Repeat emergency room visits more common than previously thought
New research suggests that ailing people should be more pushy about getting follow-up care.
WASHINGTON — No one wants to make a repeat visit to the emergency room for the same complaint, but new research suggests it’s more common than previously thought and, surprisingly, people frequently wind up at a different ER the second time around.
Already some ERs are taking steps to find out why and try to prevent unnecessary returns. A Philadelphia hospital, for example, is beginning to test video calls and other steps to link discharged patients to primary care.
The new research, based on records in six states, suggests patients should be pushy about getting follow-up care so they don’t have to return to crowded emergency departments.
“You need to make sure the next day, you connect the dots,” said study co-author Dr. R. Adams Dudley of the University of California, San Francisco. “You cannot count on the health system to connect the dots.”
It’s also a reminder of how disconnected our health care system is. Chances are, your primary care doctor won’t know you made an ER visit unless you call about what to do next.
And if your second visit was to a different ER, often doctors can’t see your earlier X-rays or other tests and have to repeat them. While more hospitals and doctors’ offices are trying to share electronic medical records, it’s still far from common.
“It’s frustrating. We’re open 24 hours a day and we don’t necessarily have access to those records,” said UCSF assistant professor Dr. Reena Duseja.

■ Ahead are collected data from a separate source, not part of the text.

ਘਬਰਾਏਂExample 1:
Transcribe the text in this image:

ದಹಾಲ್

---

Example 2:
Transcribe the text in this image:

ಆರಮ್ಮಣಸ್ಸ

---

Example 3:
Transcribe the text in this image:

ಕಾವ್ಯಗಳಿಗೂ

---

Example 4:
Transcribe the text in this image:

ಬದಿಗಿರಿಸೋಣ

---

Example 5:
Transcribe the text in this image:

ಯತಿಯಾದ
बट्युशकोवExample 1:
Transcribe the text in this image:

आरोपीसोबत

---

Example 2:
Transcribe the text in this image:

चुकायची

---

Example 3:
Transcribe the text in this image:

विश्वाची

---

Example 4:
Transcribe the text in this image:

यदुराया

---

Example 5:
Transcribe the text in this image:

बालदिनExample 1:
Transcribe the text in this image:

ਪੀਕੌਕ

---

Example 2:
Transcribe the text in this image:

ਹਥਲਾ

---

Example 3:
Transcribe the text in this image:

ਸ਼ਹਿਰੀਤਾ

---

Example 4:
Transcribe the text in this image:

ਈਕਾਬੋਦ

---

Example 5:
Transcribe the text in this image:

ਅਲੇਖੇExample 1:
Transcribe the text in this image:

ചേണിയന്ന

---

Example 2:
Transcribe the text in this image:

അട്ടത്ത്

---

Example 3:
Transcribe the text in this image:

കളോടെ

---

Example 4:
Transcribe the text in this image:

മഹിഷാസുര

Duseja’s team analyzed records from Arizona, California, Florida, Nebraska, Utah and Hawaii, among the first states to link records so patients can be tracked from one health facility to another. Researchers checked more than 53 million ER visits in which the patient was treated and sent home between 2006 and 2010.
About 8 percent of patients returned within three days, and 1 in 5 made a repeat visit over the next month, Duseja reported this month in Annals of Internal Medicine.

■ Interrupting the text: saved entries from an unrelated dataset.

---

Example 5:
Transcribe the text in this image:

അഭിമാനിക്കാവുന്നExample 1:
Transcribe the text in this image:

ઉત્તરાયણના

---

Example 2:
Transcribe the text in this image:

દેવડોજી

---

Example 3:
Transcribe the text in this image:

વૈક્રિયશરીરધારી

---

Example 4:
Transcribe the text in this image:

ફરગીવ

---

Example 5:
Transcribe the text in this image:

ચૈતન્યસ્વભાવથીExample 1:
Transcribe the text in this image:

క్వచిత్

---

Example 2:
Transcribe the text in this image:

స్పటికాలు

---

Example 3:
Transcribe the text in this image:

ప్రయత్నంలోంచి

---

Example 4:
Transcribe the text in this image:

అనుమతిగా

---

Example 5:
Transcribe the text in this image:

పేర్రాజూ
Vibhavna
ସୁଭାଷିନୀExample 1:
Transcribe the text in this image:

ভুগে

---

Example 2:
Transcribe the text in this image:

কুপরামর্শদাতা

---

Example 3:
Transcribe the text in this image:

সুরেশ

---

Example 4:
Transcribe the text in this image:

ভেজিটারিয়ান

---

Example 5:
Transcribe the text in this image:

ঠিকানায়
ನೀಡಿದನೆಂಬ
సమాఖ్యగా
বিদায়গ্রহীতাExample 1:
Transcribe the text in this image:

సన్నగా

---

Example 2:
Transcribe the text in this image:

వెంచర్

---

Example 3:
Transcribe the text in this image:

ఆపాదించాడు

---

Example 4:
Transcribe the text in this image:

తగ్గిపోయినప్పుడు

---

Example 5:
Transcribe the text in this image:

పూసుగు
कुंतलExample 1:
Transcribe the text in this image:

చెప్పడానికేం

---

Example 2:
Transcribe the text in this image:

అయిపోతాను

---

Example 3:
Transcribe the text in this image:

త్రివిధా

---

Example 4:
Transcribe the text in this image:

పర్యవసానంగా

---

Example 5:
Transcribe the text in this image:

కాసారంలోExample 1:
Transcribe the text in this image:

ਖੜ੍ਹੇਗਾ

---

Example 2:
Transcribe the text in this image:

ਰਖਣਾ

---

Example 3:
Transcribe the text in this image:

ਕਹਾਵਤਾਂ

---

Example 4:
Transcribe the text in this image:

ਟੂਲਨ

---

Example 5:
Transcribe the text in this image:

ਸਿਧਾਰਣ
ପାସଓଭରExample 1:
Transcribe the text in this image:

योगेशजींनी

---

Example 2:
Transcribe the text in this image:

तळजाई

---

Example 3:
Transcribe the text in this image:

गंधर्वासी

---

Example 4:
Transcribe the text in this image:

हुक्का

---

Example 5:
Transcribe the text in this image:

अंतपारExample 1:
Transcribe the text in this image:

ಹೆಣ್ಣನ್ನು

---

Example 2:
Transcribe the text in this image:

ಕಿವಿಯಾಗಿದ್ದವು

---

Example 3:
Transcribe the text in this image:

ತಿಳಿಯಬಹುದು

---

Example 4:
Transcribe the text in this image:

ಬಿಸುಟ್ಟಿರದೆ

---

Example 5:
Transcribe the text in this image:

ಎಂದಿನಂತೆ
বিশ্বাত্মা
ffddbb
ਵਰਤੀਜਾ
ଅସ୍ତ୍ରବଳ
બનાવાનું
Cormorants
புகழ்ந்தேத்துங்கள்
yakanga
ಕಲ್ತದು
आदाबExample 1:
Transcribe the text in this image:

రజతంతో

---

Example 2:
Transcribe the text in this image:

A third of revisits within three days, and 28 percent over a month, occurred at a different ER. Duseja couldn’t tell why – if patients were dissatisfied the first time, or traveling, or for some other reason.
Patients with skin infections were most likely to return, followed by those with abdominal pain.

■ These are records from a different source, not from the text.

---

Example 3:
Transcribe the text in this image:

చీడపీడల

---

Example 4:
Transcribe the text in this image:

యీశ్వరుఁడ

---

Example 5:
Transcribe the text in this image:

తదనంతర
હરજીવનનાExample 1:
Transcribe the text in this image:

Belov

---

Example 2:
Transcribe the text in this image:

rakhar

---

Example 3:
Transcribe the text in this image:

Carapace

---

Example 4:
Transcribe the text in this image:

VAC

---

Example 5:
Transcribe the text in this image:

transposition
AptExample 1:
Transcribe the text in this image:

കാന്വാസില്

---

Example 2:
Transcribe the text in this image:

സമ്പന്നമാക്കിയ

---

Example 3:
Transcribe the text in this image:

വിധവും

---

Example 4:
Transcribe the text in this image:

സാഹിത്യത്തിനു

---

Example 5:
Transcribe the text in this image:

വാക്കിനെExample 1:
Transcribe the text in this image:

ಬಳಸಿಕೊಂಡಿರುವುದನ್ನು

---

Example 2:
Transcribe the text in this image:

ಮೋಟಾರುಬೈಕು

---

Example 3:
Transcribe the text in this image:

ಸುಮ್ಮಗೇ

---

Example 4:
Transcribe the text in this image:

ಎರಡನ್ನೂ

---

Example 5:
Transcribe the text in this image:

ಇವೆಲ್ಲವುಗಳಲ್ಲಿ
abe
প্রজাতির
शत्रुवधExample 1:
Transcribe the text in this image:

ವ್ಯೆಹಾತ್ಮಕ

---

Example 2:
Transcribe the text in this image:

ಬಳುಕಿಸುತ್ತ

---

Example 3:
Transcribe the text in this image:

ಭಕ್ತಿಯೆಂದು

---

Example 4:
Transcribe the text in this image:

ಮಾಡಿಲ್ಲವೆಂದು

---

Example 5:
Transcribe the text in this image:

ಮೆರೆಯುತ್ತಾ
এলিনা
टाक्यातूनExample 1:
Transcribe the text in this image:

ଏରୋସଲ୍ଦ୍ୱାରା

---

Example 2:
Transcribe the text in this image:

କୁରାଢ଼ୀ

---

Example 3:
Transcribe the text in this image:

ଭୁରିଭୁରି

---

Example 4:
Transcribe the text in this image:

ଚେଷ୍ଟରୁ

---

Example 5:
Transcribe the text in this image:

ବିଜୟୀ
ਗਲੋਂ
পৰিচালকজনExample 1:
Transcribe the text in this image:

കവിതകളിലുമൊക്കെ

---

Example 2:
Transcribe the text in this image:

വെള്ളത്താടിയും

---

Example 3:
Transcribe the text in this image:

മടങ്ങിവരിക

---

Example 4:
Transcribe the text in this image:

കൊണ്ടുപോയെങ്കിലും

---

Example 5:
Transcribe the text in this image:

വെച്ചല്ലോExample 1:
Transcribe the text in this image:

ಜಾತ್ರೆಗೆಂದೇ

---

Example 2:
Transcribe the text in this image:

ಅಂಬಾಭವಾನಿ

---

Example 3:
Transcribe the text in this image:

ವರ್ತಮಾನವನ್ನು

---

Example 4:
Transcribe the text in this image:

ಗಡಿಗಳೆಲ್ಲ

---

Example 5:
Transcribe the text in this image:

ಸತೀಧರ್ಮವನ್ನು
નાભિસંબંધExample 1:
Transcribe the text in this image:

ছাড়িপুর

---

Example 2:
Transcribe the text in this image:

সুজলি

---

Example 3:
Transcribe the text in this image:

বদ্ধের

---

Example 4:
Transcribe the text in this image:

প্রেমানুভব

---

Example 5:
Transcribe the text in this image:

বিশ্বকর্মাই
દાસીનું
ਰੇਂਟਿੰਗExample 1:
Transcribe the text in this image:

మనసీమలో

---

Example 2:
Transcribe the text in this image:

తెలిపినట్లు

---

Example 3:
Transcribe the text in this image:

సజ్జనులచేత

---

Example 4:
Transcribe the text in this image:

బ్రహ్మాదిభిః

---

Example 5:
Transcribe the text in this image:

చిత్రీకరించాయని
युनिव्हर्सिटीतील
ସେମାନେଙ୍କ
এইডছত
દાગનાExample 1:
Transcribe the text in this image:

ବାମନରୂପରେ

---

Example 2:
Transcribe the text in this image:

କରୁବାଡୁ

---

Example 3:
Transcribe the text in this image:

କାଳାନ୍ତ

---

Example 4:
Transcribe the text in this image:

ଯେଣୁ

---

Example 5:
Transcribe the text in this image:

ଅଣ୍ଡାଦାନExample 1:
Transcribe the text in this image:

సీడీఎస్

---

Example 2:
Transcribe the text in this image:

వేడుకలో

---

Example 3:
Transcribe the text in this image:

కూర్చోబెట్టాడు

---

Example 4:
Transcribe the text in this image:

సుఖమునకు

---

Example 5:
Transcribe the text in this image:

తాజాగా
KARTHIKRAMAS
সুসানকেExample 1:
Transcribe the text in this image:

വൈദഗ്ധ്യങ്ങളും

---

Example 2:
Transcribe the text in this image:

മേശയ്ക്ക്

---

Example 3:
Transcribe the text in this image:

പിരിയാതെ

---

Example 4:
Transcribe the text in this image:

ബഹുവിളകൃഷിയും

State rates varied a bit, with 6.2 percent of Arizona patients returning within three days compared with 9.3 percent in Utah.
Revisits may be appropriate, Duseja said. Nearly 30 percent of revisits involved hospitalization, suggesting either patients got worse or emergency physicians felt more scrutiny or testing was warranted.
Also, sometimes ERs tell patients to return. In the ER at San Francisco General Hospital, Duseja sees many Medicaid or uninsured patients who have trouble finding a primary care doctor or specialist.